- [PROMPT]
From the line containing "ayuda de expertos, y" down to the last line of the records below, give every line again without any change.

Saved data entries

************

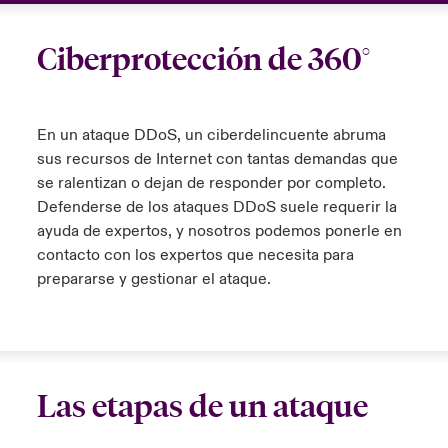
ortada Transformación tecnológica y ciberriesgo 2025
anada (French)
anada (French)
anada (French)
anada (French)
anada (French)
anada (French)
anada (French)
anada (French)
anada (French)
anada (French)
anada (French)
Spain
Ciberprotección de 360°
o Beazley
 & Resilience - Riesgos climáticos y medioambientales 2025
urope
urope
urope
urope
urope
urope
urope
urope
urope
urope
urope
Contacto
rance
rance
rance
rance
rance
rance
rance
rance
rance
rance
rance
 Spectrum Cyber
En un ataque
DDoS
, un ciberdelincuente abruma
Acceso
sus recursos de Internet con tantas demandas que
ermany
ermany
ermany
ermany
ermany
ermany
ermany
ermany
ermany
ermany
ermany
se ralentizan o dejan de responder por completo.
r Services Snapshot
Siniestros
Defenderse de los ataques
DDoS
suele requerir la
atin America
atin America
atin America
atin America
atin America
atin America
atin America
atin America
atin America
atin America
atin America
ayuda de expertos, y nosotros podemos ponerle en
contacto con los expertos que necesita para
Relaciones Con Inversores
prepararse y gestionar el ataque.
Las etapas de un ataque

************

- [PROBLEM SOLUTION]
ayuda de expertos, y nosotros podemos ponerle en
contacto con los expertos que necesita para
Relaciones Con Inversores
prepararse y gestionar el ataque.
Las etapas de un ataque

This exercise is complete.